Is the current turmoil in emerging markets just another scare, or is it the start of a prolonged bear market? That’s the question uppermost on investors’ minds at the moment.
We’ve seen such episodes of panic before. Since the financial crisis of 2008, markets have been battered by the Eurozone PIGS (Portugal, Italy, Greece and Spain) crisis, the taper tantrum, Brexit and the Chinese scare and they’ve emerged stronger from each of these, going on to scale new highs.
Is it any different this time? What investors really want to know is: will central banks rush to the rescue of the markets this time, too, pulling back from further rate hikes, talking about doing whatever it takes to keep markets on an even keel?
Much depends on the stance taken by the US Federal Reserve, as markets take their cues from it. Last week, Fed chairman Jerome Powell said that interest rates are still accommodative, the Fed is currently a long way from a neutral rate and they could even go past neutral.
This is very different language from that used by the previous Fed chairpersons and it led to the yield on US 10-year Treasury notes going past 3%, with concomitant damage to emerging markets.
Markets have for years been operating under the assumption of the Fed and other developed country central banks backstopping the risks. The worry is that Powell may no longer be reading from that old script.
Why would he do that? Well, the US economy is red-hot, thanks to President Donald Trump’s late cycle fiscal pump priming. US unemployment is at its lowest in almost 50 years and wages are rising.
The jury is still out on whether inflation poses a threat but the September Purchasing Managers Index (PMI) for the US showed that prices charged for goods and services accelerated to the fastest in nine years.
At the same time, the Chicago Fed National Financial Conditions index showed that, in spite of Fed tightening, financial conditions now are the loosest since the financial crisis. Small wonder the US markets are doing so well.
We all know the reasons for the current unravelling in emerging markets—a strong dollar, higher US interest rates, reversal of capital flows and weaknesses within some emerging markets have all contributed.
The US Fed has also started to shrink its balance sheet and this “quantitative tightening” has a more direct impact on dollar liquidity than increases in interest rates.

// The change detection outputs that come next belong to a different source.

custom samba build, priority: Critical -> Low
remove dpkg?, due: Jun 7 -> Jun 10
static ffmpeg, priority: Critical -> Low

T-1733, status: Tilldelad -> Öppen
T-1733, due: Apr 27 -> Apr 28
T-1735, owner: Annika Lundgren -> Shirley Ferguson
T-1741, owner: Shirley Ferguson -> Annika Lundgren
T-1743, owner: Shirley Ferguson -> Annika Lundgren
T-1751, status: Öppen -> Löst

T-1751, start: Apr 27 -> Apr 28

The fact that a prolonged period of very low interest rates and abundant liquidity has led to asset bubbles in many markets has magnified the risks. The political backlash against globalization and the geopolitical tensions add to the uncertainty.
What about the Indian markets? Our key vulnerability is to high oil prices. With oil prices low, Indian markets could breeze through the twin shocks of demonetisation and the introduction of the goods and services tax (GST). But when oil prices go up, the current account deficit widens, the fiscal math starts to unravel, the currency starts to plummet.
A worrisome additional factor this time is the fragility of our financial system. To be sure, economic growth is strong, but a large part of that was, until recently, fully discounted by the market.
Also, political risk looms large in the months ahead. And India, like other emerging markets, is exposed to the risk of the strong dollar and the withdrawal of global liquidity. In the midst of all this, the Reserve Bank of India’s signal that it is perfectly willing to let the rupee find its own level, without applying the conventional balm of higher policy rates, will not be comforting for foreign investors, already badly bruised by the plunging rupee.
It is entirely possible, going by their pusillanimous track record, that central banks in advanced economies will blink and continue with easy money if their markets get affected. That will bail out the markets once again, but will only kick the can further down the road.
As a report from United Nations Conference on Trade and Development (UNCTAD) put it: “The landing is likely to be harder, and the external effects more damaging, the more prolonged the speculative spiral.”